__TASK DIRECTIONS__
Write out, without any change, the lines in the material below that run from the line with "left shoulder: (313, 449, 4)" through the line with "right ankle: (295, 529, 5)", both included.

------ INFORMATION

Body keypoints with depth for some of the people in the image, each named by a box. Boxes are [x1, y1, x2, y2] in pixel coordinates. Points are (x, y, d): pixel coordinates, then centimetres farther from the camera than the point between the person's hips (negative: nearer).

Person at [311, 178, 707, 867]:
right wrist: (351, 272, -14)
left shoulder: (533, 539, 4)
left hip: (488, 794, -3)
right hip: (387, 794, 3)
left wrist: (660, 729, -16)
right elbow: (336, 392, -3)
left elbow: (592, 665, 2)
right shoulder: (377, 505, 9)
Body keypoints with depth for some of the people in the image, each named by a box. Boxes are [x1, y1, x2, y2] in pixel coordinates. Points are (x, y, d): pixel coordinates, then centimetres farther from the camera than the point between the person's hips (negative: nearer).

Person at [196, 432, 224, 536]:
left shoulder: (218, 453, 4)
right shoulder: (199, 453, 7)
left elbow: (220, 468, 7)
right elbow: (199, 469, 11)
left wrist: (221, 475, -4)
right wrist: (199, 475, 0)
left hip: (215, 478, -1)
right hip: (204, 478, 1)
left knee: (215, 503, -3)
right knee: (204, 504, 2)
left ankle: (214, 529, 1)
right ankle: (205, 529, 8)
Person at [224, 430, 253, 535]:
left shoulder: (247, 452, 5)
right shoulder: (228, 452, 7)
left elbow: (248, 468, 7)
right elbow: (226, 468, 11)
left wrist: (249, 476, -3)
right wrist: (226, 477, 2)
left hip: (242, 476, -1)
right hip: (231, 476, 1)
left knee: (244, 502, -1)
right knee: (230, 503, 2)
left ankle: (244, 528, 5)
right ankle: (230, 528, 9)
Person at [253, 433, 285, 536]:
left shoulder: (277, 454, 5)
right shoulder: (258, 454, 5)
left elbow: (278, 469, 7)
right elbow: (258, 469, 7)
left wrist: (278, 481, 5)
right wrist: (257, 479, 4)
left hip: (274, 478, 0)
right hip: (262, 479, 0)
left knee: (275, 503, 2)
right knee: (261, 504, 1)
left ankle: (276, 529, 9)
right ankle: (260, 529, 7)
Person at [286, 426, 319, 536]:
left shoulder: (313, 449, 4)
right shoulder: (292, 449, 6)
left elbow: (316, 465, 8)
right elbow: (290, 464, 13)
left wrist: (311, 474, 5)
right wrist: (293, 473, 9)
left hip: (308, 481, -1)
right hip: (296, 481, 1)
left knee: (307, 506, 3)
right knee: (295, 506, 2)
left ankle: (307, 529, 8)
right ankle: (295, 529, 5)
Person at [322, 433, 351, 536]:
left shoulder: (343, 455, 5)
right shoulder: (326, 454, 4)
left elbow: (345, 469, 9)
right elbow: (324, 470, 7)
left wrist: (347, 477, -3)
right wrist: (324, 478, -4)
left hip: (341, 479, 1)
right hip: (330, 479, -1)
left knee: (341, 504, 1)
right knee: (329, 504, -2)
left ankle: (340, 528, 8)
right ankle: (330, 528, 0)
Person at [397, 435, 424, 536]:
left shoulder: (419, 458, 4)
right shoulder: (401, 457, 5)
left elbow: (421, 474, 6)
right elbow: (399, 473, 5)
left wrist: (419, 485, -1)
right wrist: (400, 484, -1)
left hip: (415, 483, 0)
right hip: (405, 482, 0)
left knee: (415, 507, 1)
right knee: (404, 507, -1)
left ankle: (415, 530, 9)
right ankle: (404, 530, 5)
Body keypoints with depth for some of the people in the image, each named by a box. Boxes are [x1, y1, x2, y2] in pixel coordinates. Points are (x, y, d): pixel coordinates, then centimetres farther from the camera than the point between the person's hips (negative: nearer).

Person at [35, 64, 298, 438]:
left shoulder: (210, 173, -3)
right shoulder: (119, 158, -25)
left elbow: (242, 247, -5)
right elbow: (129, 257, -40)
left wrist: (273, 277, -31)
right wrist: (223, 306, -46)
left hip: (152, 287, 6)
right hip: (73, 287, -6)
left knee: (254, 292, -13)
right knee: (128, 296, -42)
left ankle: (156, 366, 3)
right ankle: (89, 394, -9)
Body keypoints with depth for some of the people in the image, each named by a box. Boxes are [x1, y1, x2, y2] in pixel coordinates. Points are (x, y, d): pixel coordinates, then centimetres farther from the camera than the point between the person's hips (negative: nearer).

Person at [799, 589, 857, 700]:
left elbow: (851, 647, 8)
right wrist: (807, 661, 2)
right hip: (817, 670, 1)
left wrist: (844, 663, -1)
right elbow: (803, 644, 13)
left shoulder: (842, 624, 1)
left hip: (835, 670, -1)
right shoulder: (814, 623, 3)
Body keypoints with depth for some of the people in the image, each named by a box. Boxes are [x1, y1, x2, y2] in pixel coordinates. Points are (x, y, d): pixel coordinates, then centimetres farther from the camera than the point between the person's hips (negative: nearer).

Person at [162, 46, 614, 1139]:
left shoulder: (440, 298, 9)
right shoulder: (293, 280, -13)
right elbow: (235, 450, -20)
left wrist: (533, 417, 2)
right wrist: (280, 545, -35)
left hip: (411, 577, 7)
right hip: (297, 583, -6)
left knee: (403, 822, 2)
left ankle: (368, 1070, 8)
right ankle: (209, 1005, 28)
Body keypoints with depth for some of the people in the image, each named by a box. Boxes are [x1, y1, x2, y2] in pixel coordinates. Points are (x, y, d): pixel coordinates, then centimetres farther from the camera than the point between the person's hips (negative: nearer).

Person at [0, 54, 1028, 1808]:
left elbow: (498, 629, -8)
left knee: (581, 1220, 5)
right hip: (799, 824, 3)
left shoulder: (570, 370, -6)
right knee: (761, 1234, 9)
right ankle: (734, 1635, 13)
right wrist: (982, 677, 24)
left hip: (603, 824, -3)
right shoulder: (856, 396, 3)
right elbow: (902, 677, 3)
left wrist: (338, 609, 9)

------------

__OUTPUT OF THE TASK__
left shoulder: (313, 449, 4)
right shoulder: (292, 449, 6)
left elbow: (316, 465, 8)
right elbow: (290, 464, 13)
left wrist: (311, 474, 5)
right wrist: (293, 473, 9)
left hip: (308, 481, -1)
right hip: (296, 481, 1)
left knee: (307, 506, 3)
right knee: (295, 506, 2)
left ankle: (307, 529, 8)
right ankle: (295, 529, 5)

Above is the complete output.